Hyperspectral data sets contain useful information for characterizing vegetation canopies not previously available from multi-spectral data sources. However, to make full use of the information content one has to find ways for coping with the strong multi-collinearity in the data. The redundancy directly results from the fact that only a few variables effectively control the vegetation signature. This low dimensionality strongly contrasts with the often more than 100 spectral channels provided by modern spectroradiometers and through imaging spectroscopy. With this study we evaluated three different chemometric techniques specifically designed to deal with redundant (and small) data sets. In addition, a widely used 2-band vegetation index was chosen (NDVI) as a baseline approach.
A multi-site and multi-date field campaign was conducted to acquire the necessary reference observations. On small subplots the total canopy chlorophyll content was measured and the corresponding canopy signature (450–2500nm) was recorded (nobs = 42).

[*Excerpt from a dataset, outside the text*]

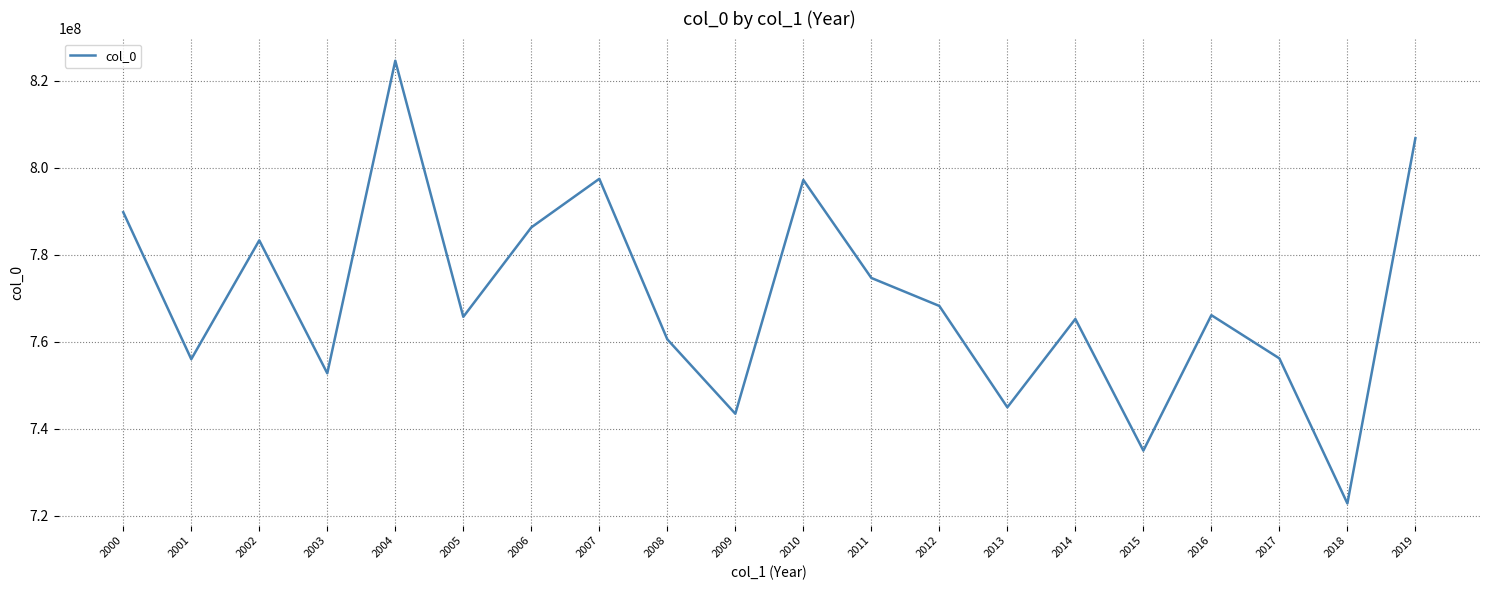

Read the value at 2014.

765261167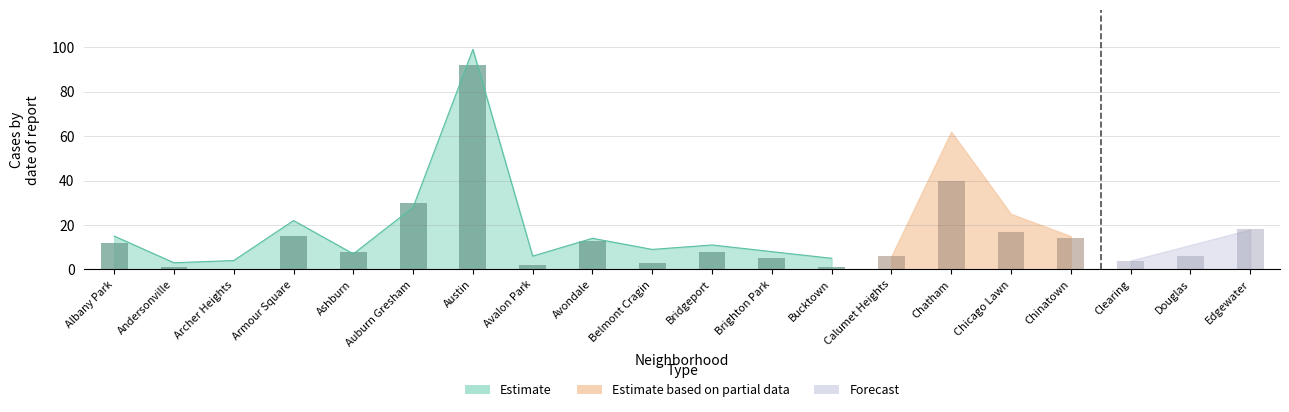

What is the difference between the maximum and second lowest values in the 2020 series?

91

Using this data set we investigated the predictive power and noise sensitivity of stepwise multiple linear regression (SMLR) and two ‘full spectrum’ methods: principal component regression (PCR) and partial least squares regression (PLSR). The NDVI was fitted to the canopy chlorophyll content using an exponential relation. For all techniques, a jackknife approach was used to obtain cross-validated statistics. The PLSR clearly outperformed all other techniques. PLSR gave a cross-validated RMSE of 51 mg m−2 for canopy chlorophyll contents ranging between 38 and 475 mg m−2 (0.99 ≤ LAI ≤ 8.74 m2 m−2). The lowest accuracy was achieved using PCR (RMSEcv = 82 mg m−2 and).
The NDVI, even using chlorophyll optimized band settings, could not reach the accuracy of PLSR. Regarding the sensitivity to artificially created (white) noise, PCR showed some advantages, whereas SMLR was the most sensitive chemometric technique. For relatively small, highly multi-collinear data sets the use of partial least square regression is recommended. PLSR makes full use of the rich spectral information while being relatively insensitive to sensor noise. PLSR provides a regression model where the entire spectral information is taken – in a weighted form – into account. This method seems therefore much better adapted to deal with potentially confounding factors compared to any 2-band vegetation index which can only avoid the most harmful factor of variation.